요구 사항: 아래 기록에서 "values" 문자열을 포함하는 줄을 모두 찾아 그대로 옮겨 적으십시오. 대소문자를 구분합니다.

:: 제공된 기록 ::

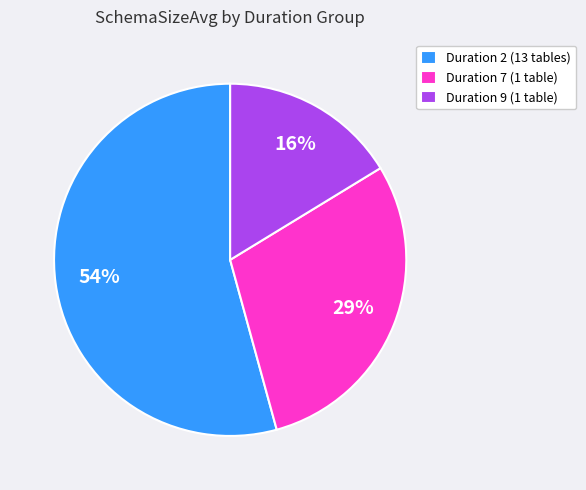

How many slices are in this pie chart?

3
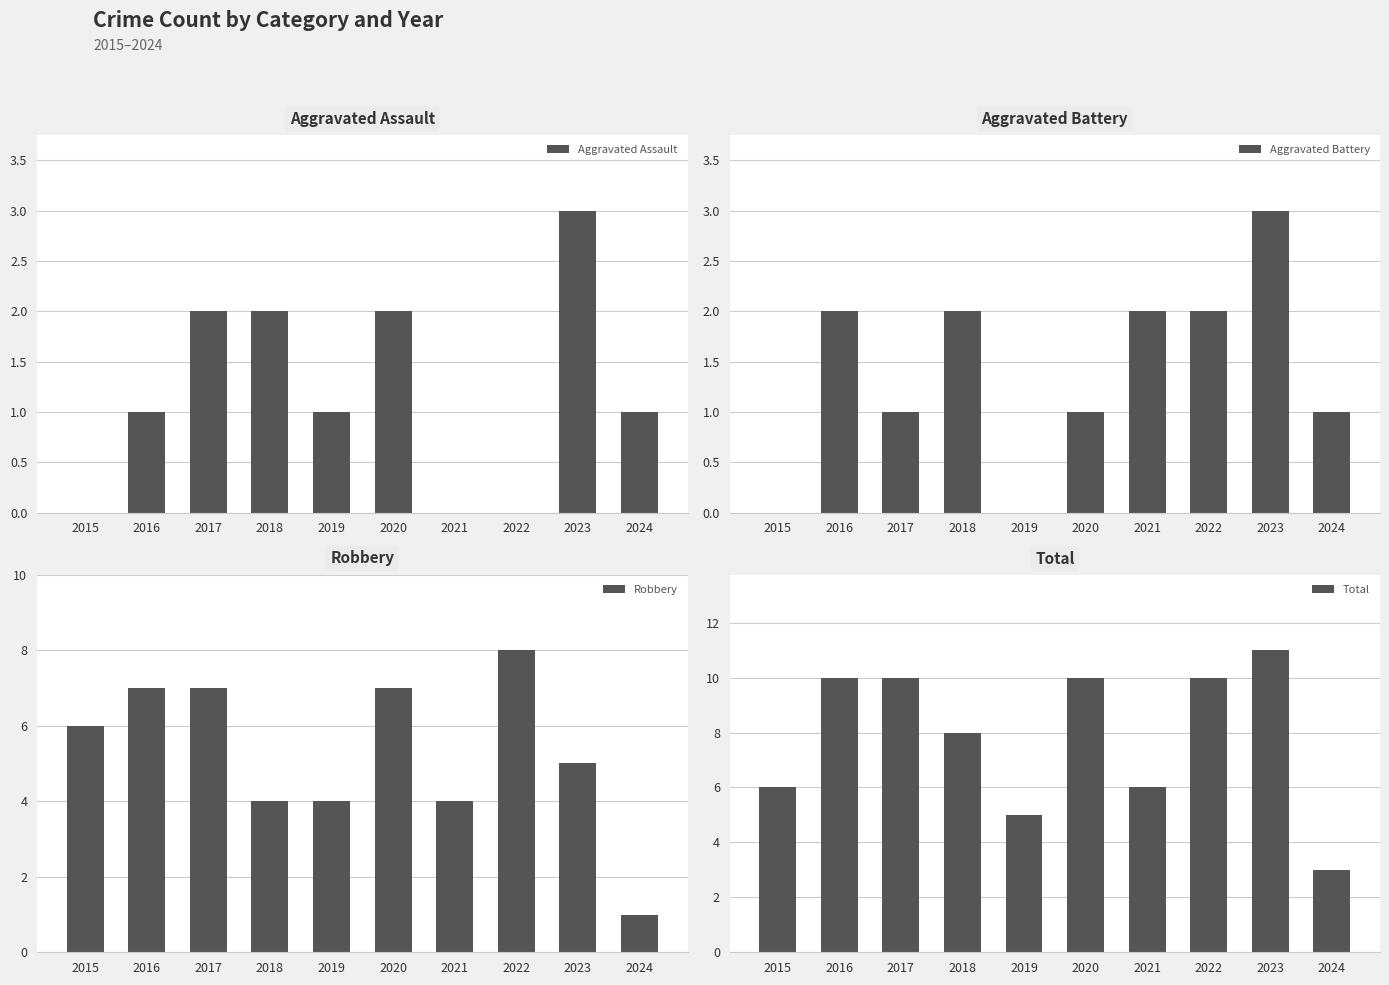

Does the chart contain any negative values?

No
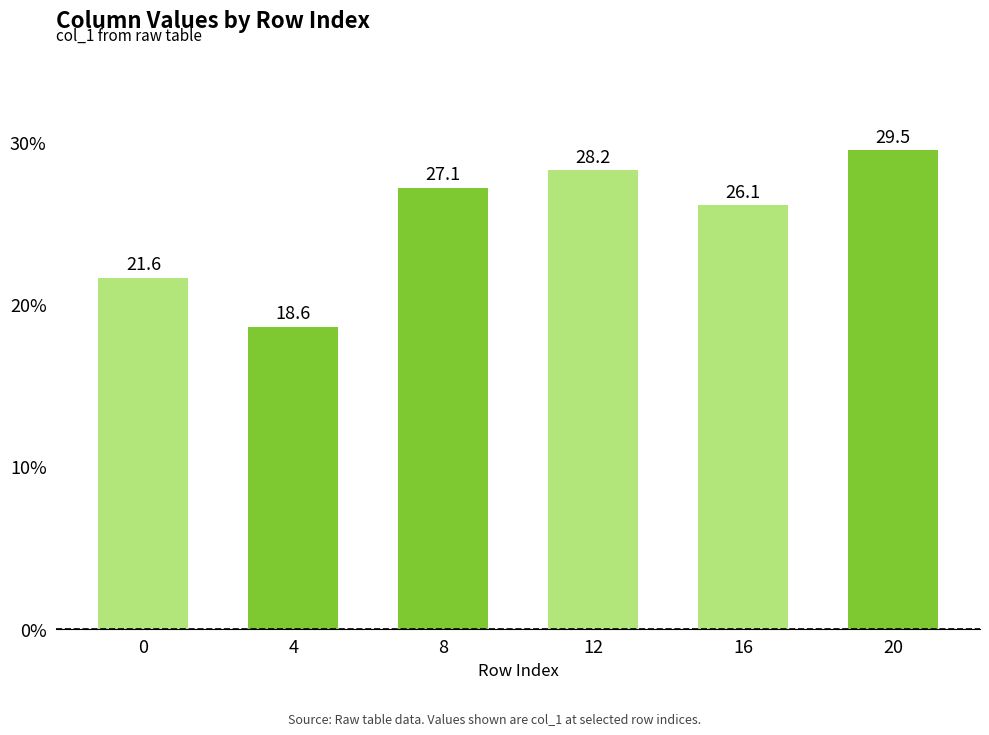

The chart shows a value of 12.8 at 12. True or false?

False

:::
:: 제공된 기록 ::

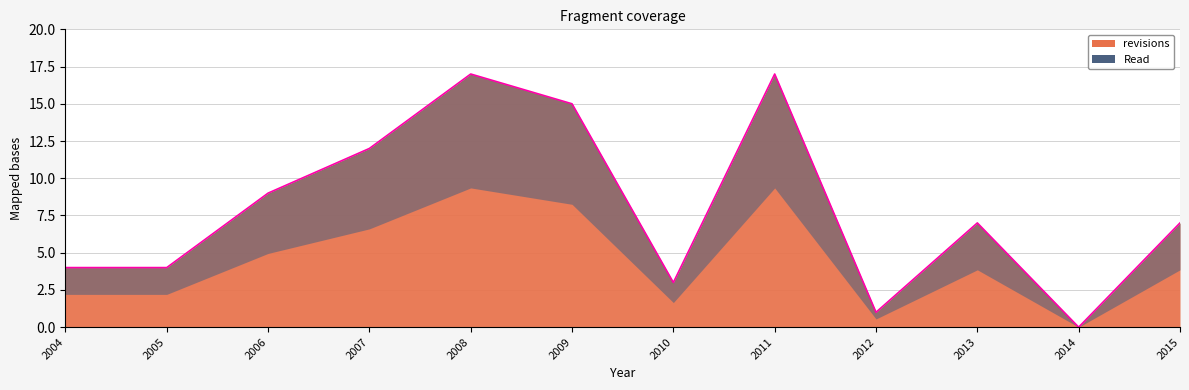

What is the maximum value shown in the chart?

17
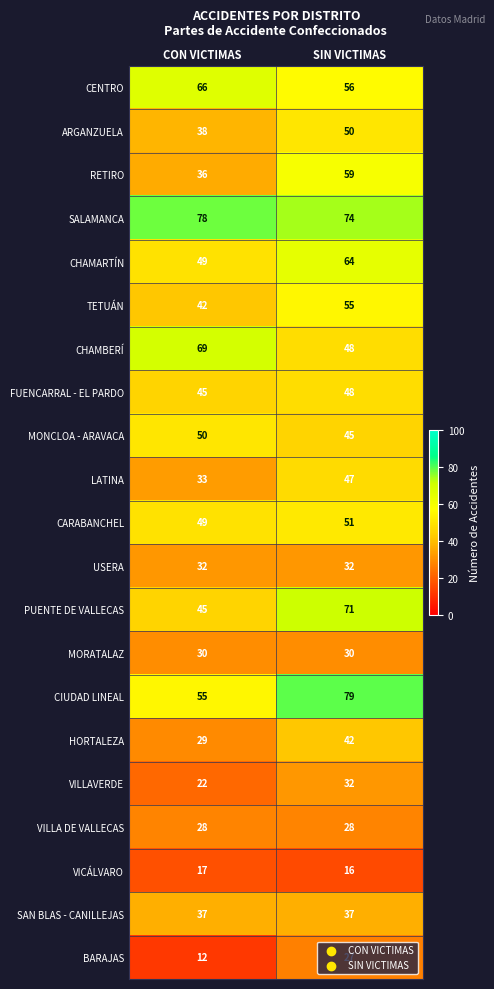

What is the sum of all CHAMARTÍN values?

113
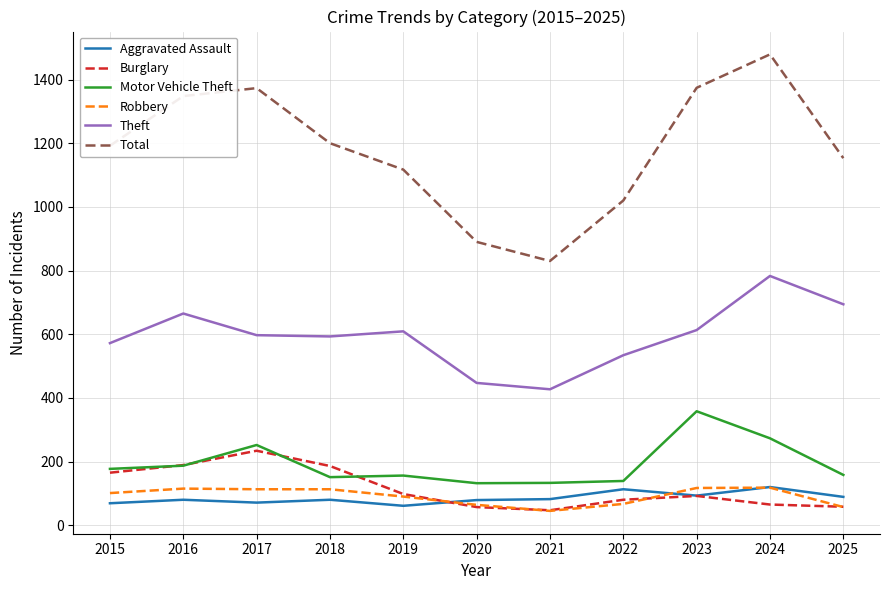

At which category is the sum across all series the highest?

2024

:::
:: 제공된 기록 ::

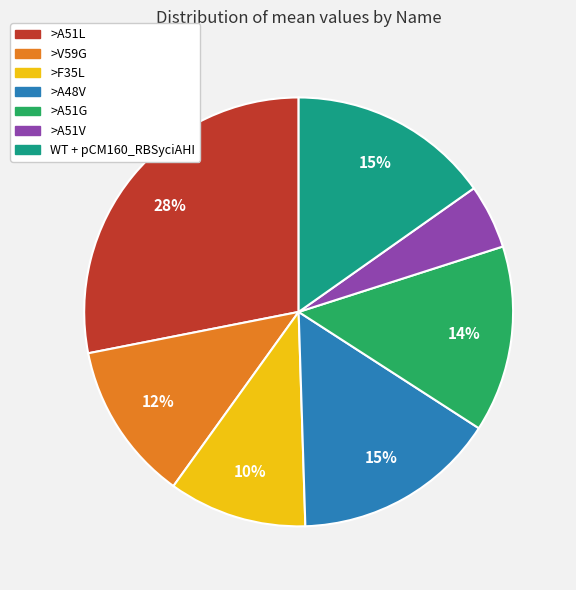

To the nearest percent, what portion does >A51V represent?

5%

:::

작업 답변:
Does the chart contain any negative values?
What is the sum of all CHAMARTÍN values?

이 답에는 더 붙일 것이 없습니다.